Jasio konie poił, Kasia wódkę brała, oj, zaśpiewał, zaśpiewał, a ona płakała. Nabierzże, Aniusiu, tego złota dosyć, oj, aby miał pod nami, co i konik nosić. A mój Jasineczku, jakże ci nabiorę, zamknęła matula tę nową komorę. Oj, nabierz Kasieńku, srebra, złota dosyć, żeby miał wrony konik, co pod nami nosić. Moja mamuleńku, główeńka mnie boli. Ej, pójdź się, córuś, połóż do nowej komory. Mamula myślała, że Kasieńka spała, a Kasieńka nieszczęśliwa z Jasiem wędrowała. I przywędrowali na szeroki gościniec. Ej, zdejmaj, Kasiuleńku, ten złoty pierścieniec. I przywędrowali do zimnego zdroju. Wracaj się, Anulku, do matki do dworu. Na tom wędrowała, bym się nie wracała, by swej rodzicielce żalu dodawała. Naści, Jasiu, naści, sto złotych czerwonych, kupmy sobie, kupmy, sześć koników wronych. Coś od matki miała i to nie pomoże, musisz ty, Kasieńku, zgruntować te morze. Naści, Jasiu, naści, tę złotą spódnicę, kupmy sobie, kupmy, w mieście kamienicę. W mieście kamienicę i to nie pomoże, musisz ty, Kasieńku, zgrunotwać to morze. Naści, Jasiu, naści, ten złoty fartuszek, kupmy sobie, kupmy, szybowany wózek. Wziął ci ją za rączki, wziął ci ją za boczki, wrzucił ci ją, wrzucił, w stawiczek głęboczki.
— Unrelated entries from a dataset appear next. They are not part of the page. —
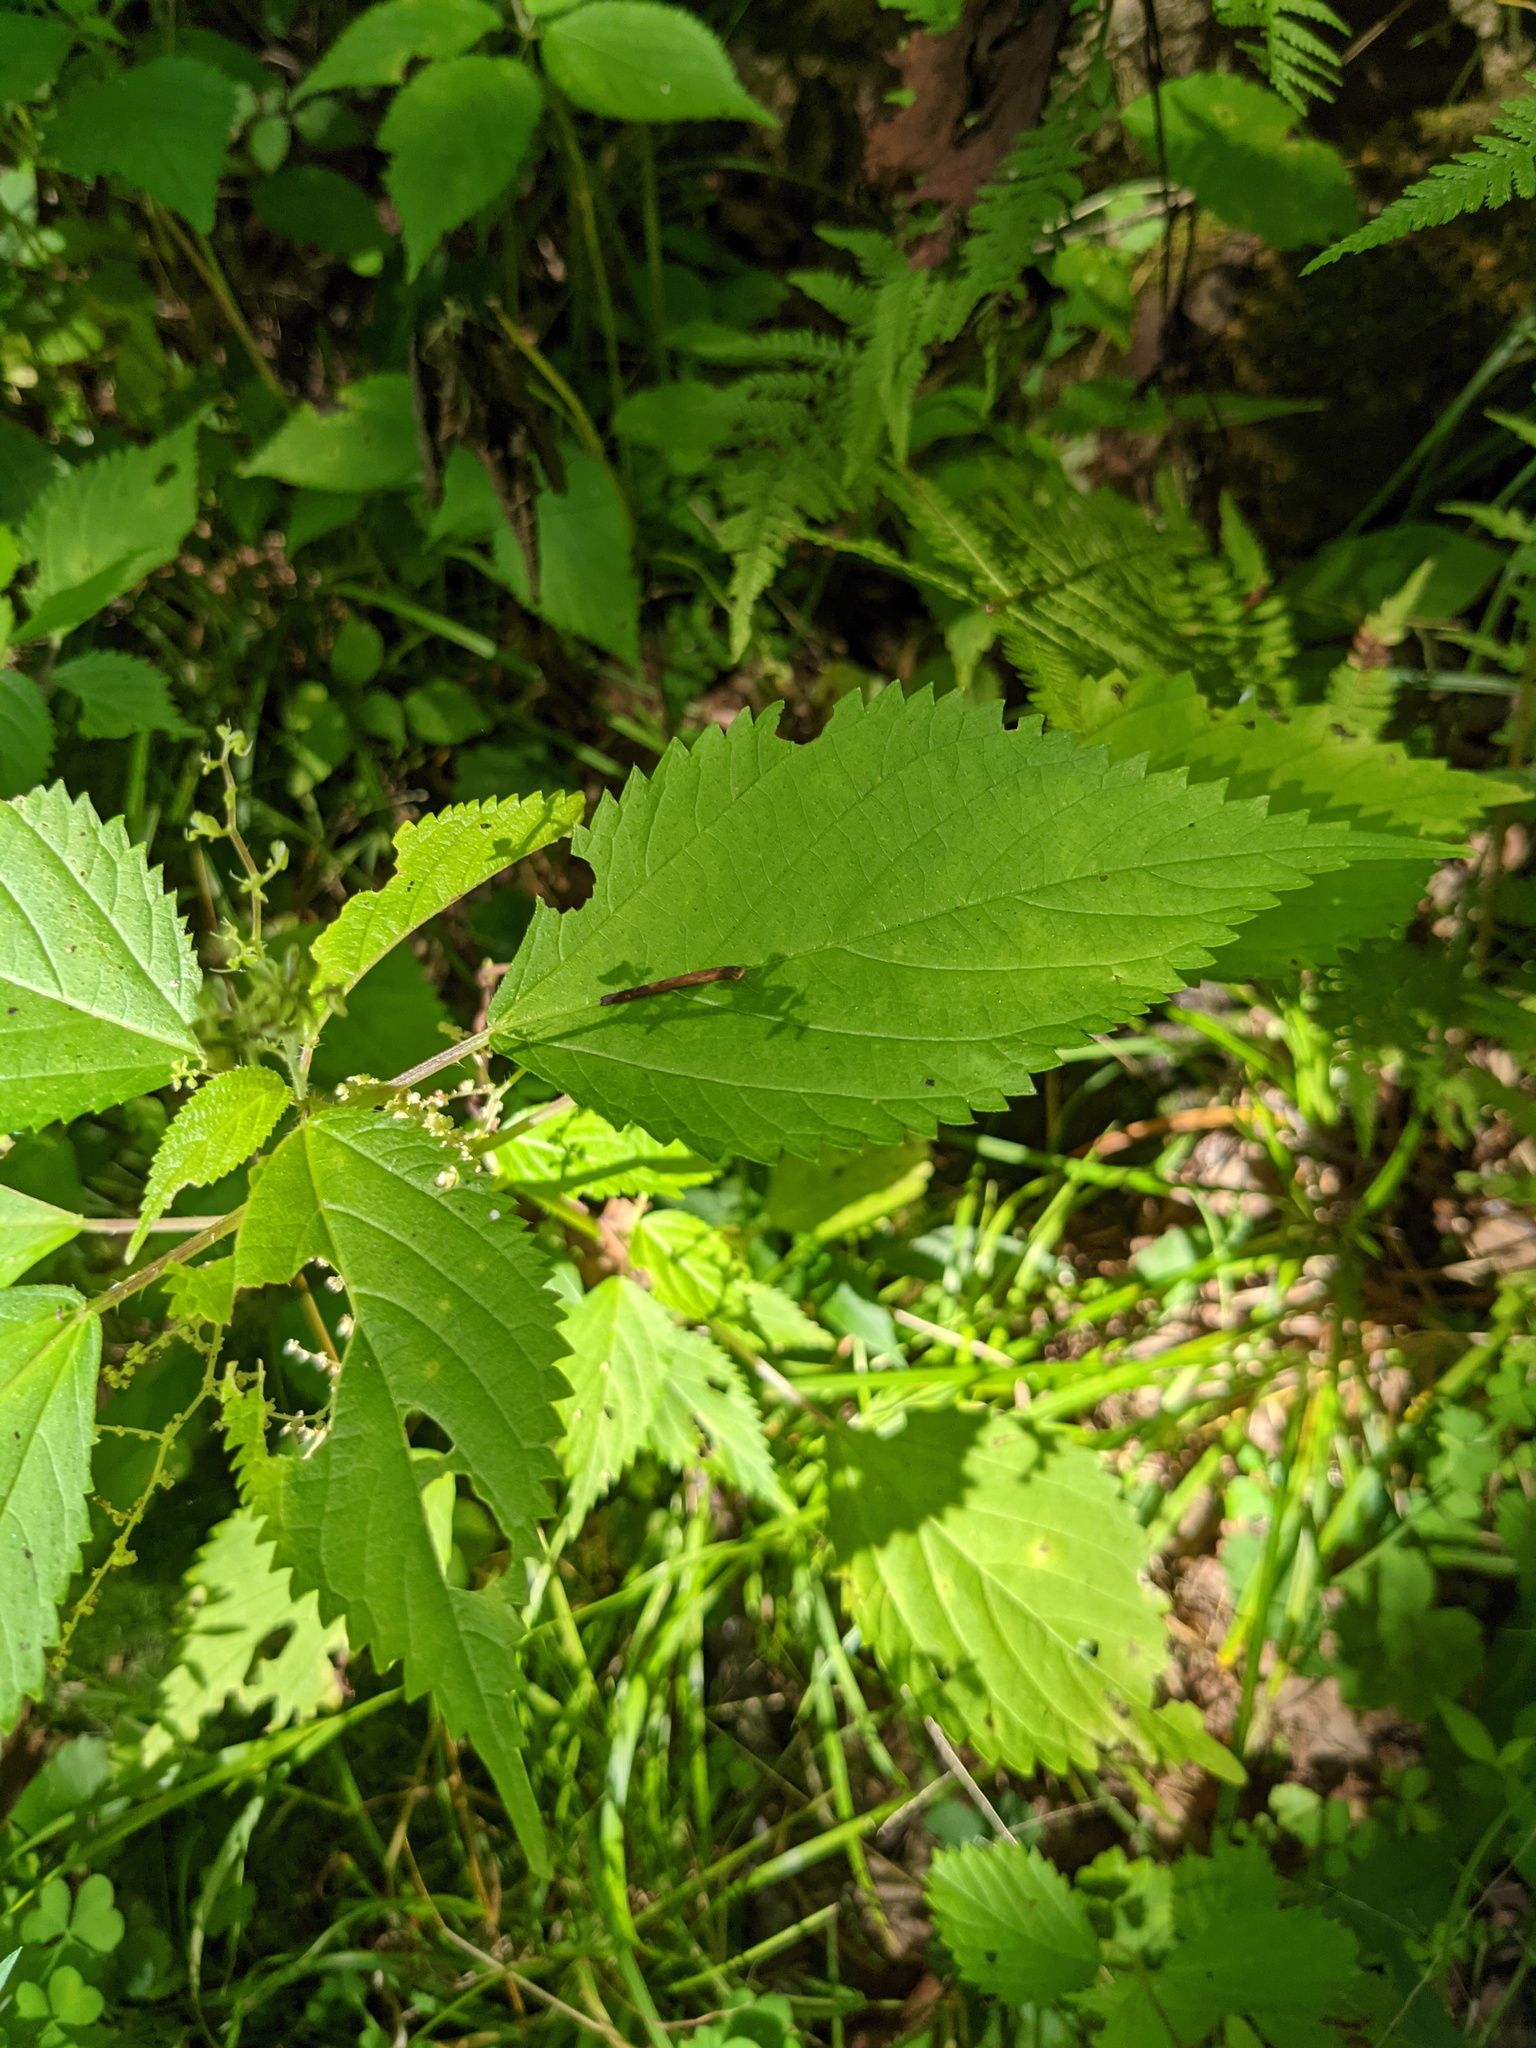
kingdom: Plantae
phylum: Tracheophyta
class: Magnoliopsida
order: Rosales
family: Urticaceae
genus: Laportea
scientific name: Laportea canadensis
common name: Canada nettle
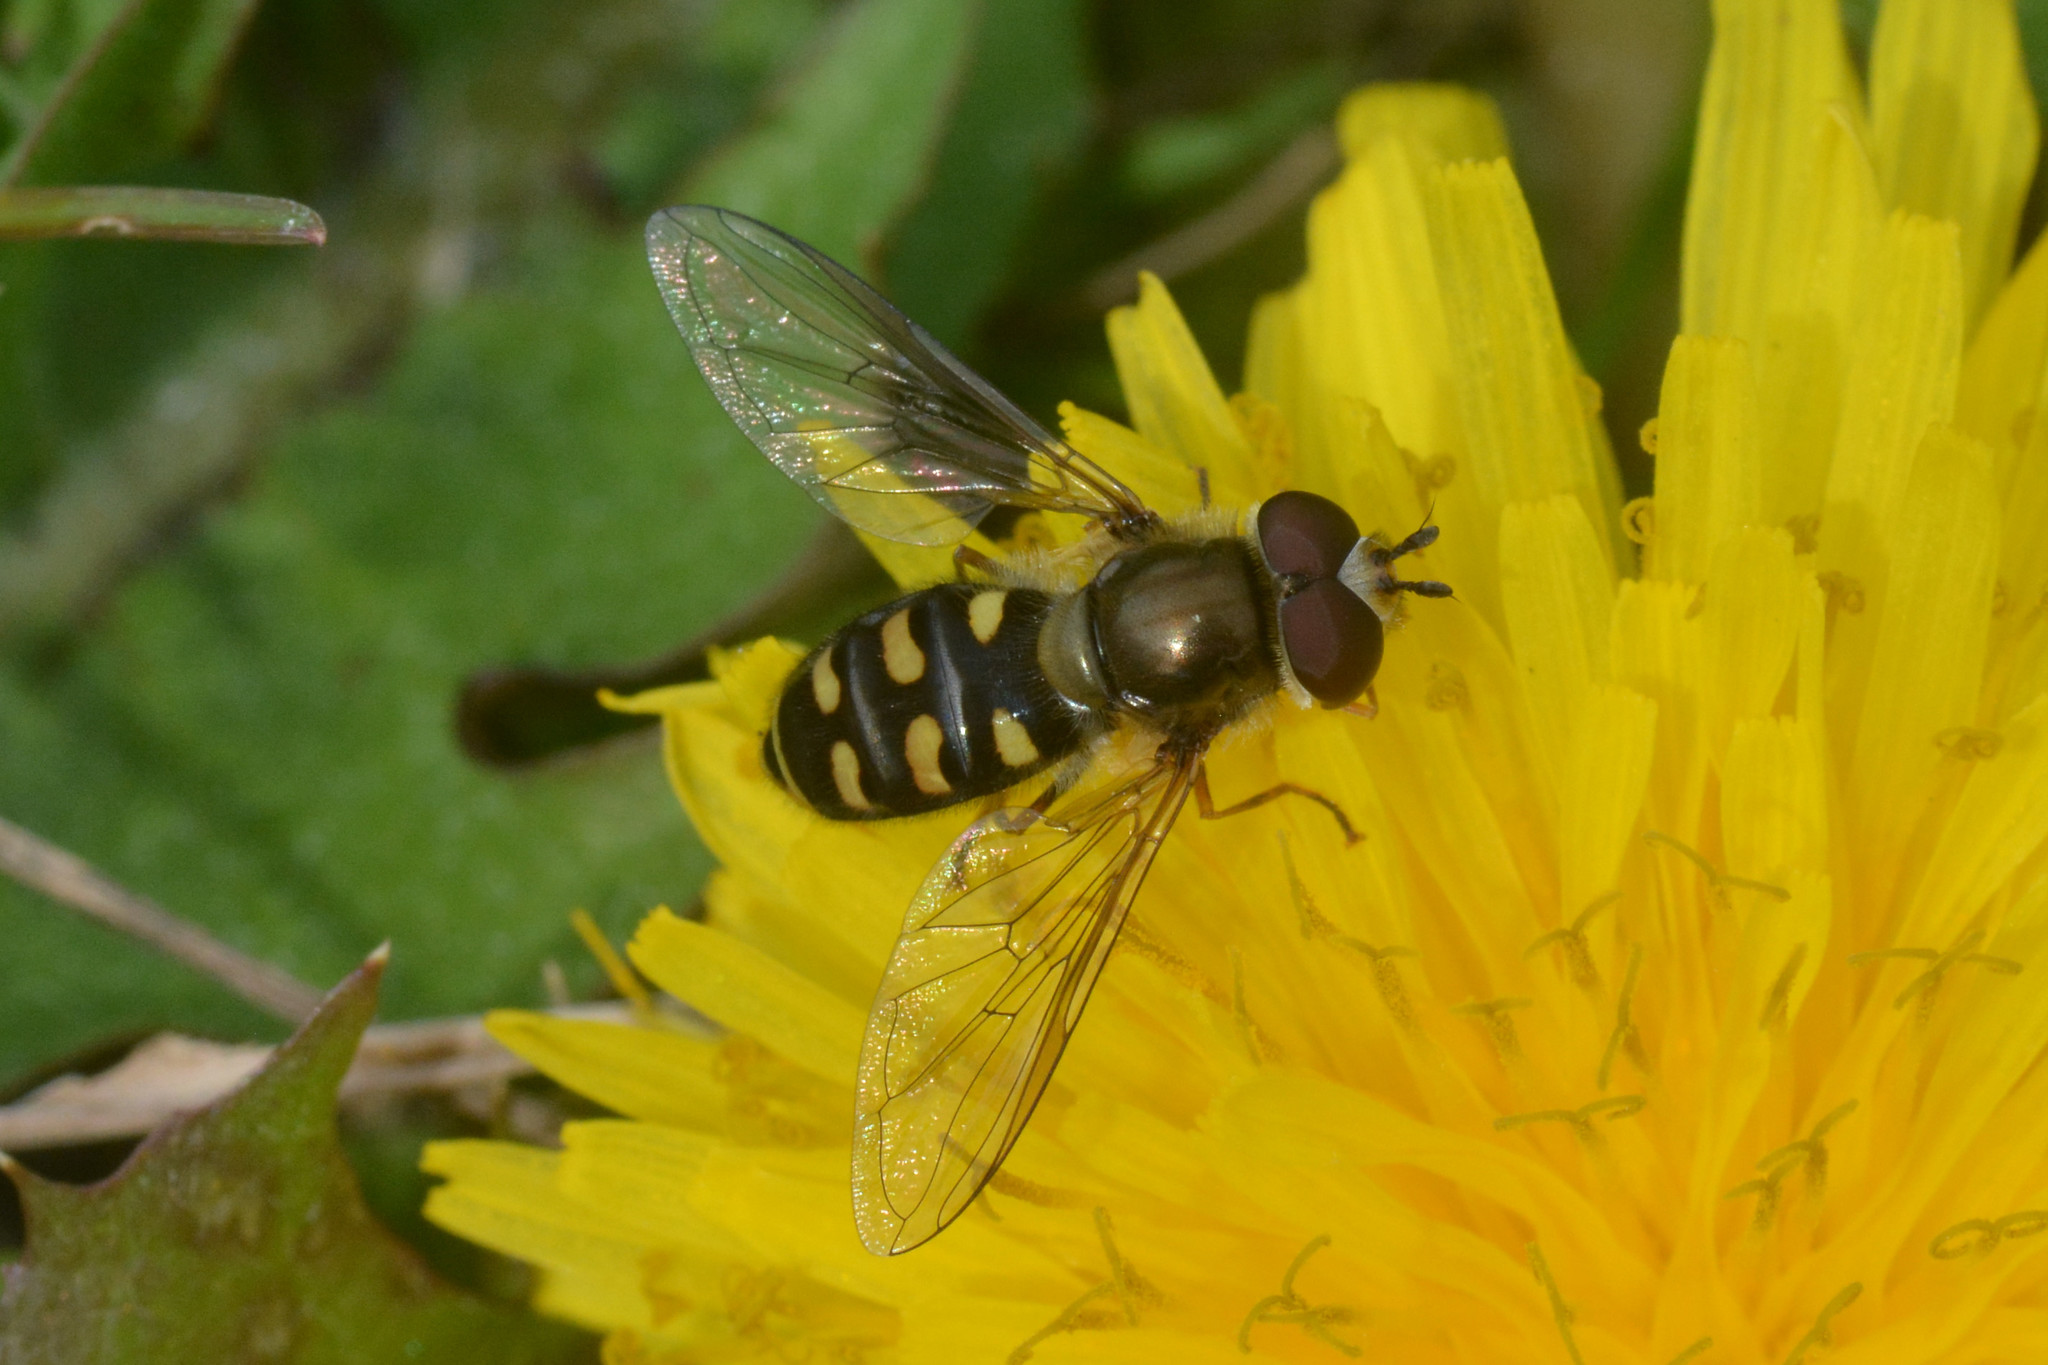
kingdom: Animalia
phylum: Arthropoda
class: Insecta
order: Diptera
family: Syrphidae
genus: Eupeodes
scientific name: Eupeodes
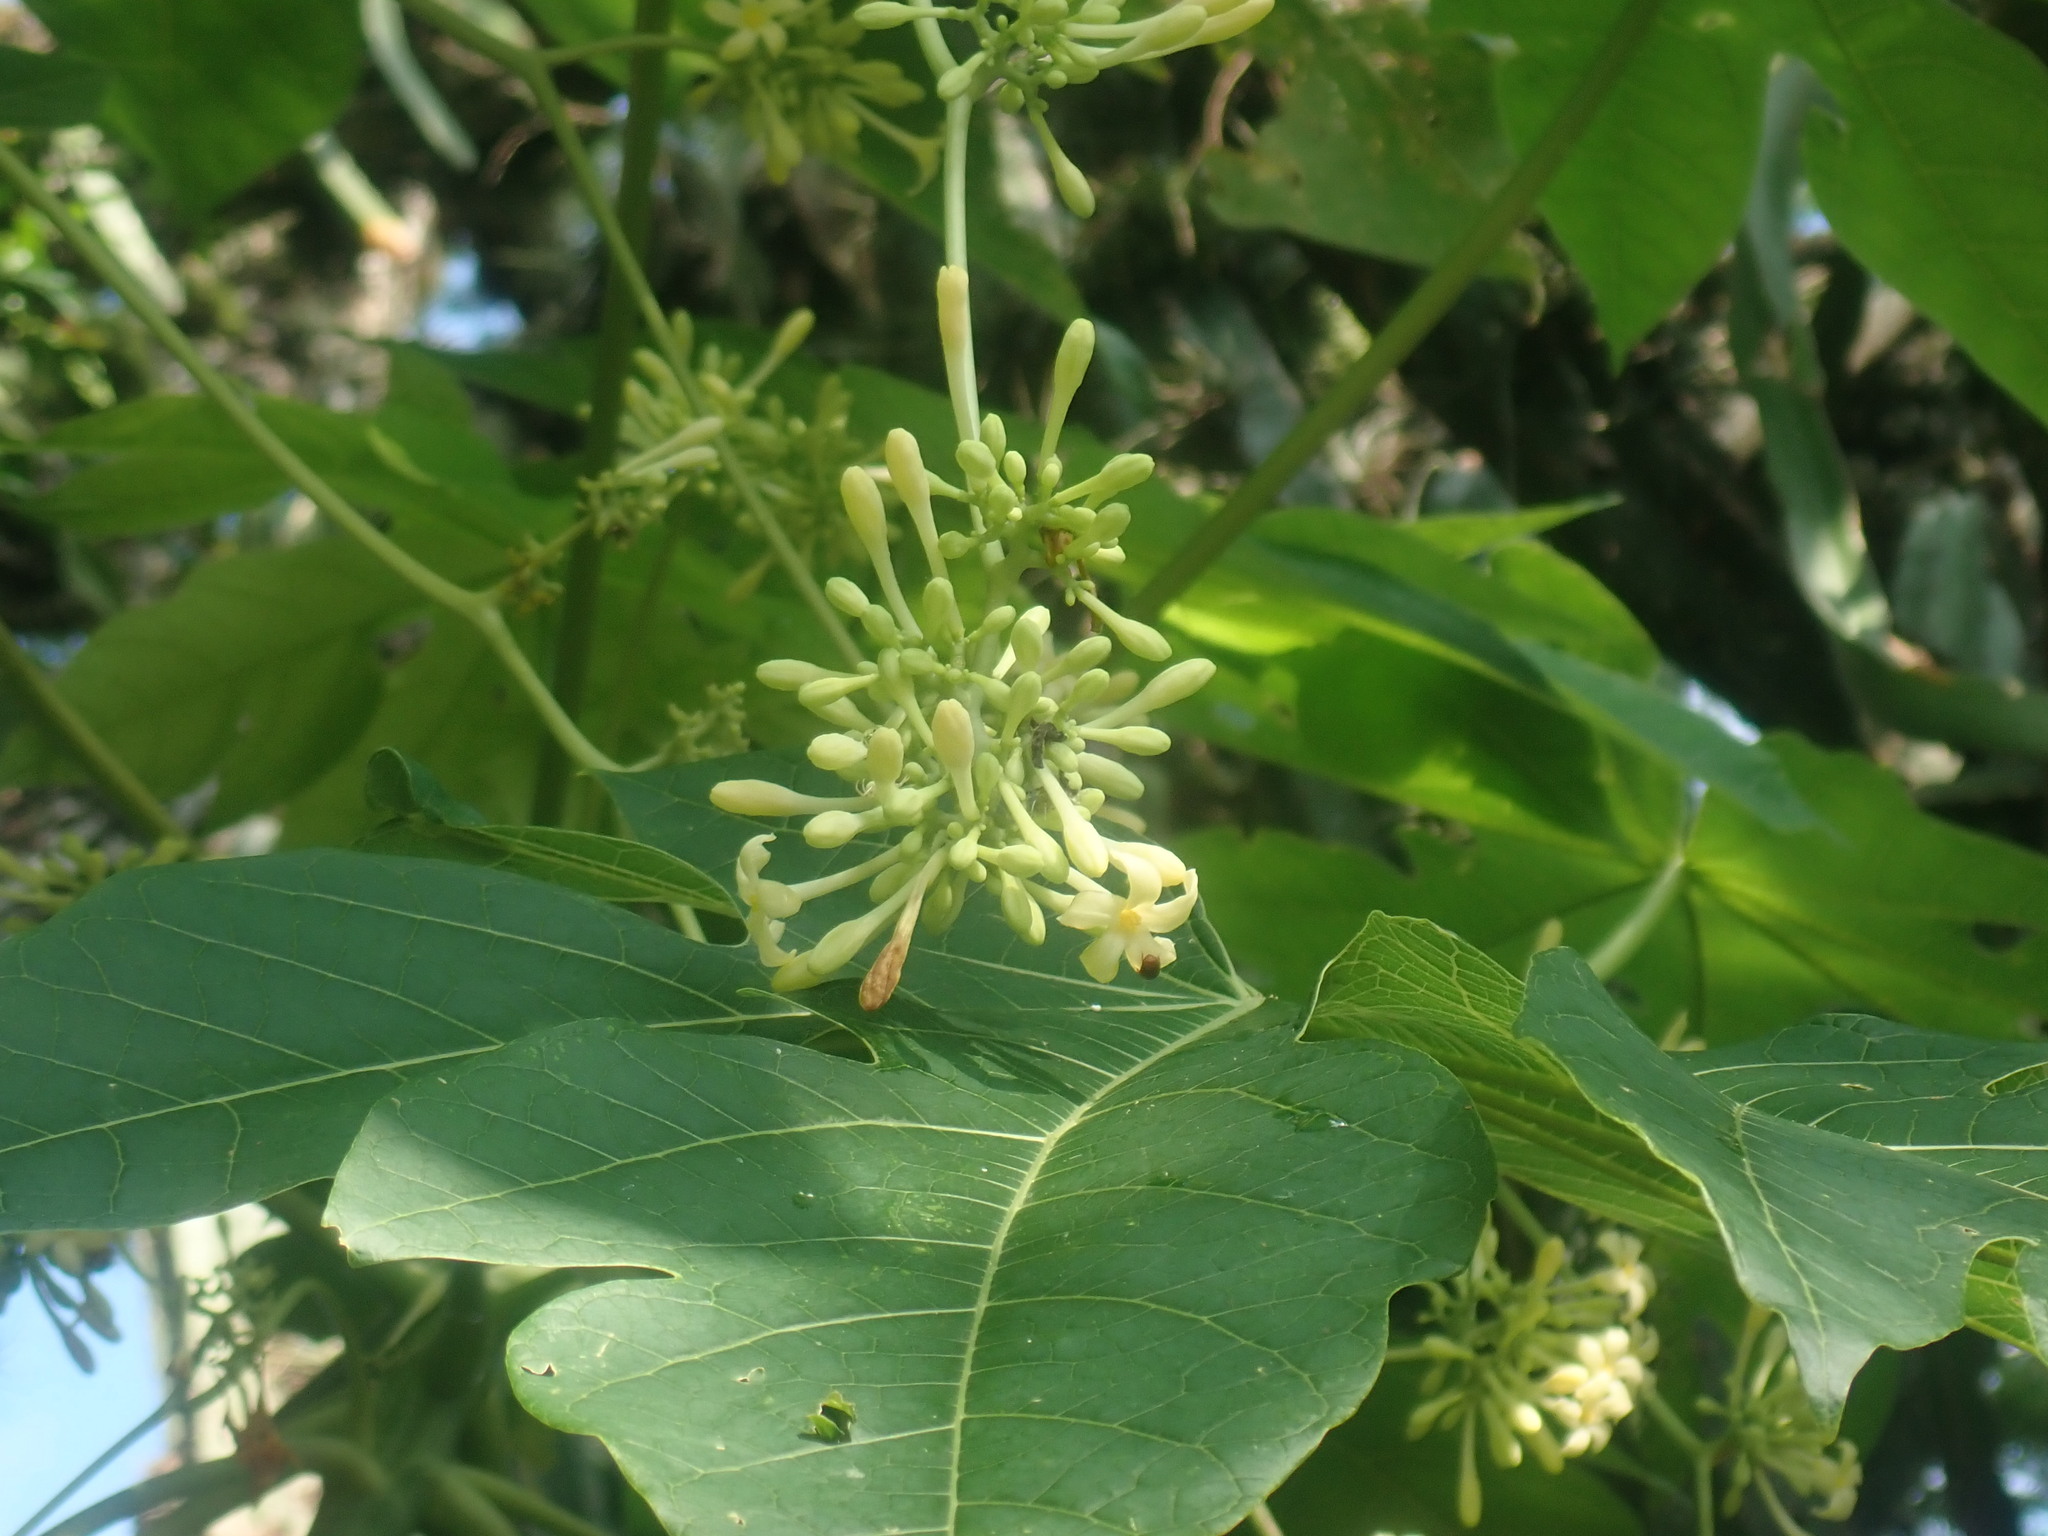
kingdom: Plantae
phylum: Tracheophyta
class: Magnoliopsida
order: Brassicales
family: Caricaceae
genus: Carica
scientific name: Carica papaya
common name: Papaya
Ja- sio ko- nie po- ił, Ka- sia wód- bra- ła, 5 oj, za- śpie- wał, za- śpie- wał, a o- na pła- ka- ła.
020. Jeden z licznych wariantów popularnej ballady „Jasio konie poił”, o której Kolberg napisał: „Pieśń ta, jakkolwiek upowszechniona w całej Polsce (a nawet Rusi), najwięcej jednak bywa śpiewaną w dawnym Mazowszu i na Podlasiu, mniej może nieco w Wielko- i Małopolsce”. Znajdziemy ją w licznych XIX-wiecznych zbiorach pieśni. Ta pieśń pochodzi z okolic Sochaczewa (Kozłów) i opublikowana została w Pieśniach ludu polskiego (DWOK T. 1) nr 5l.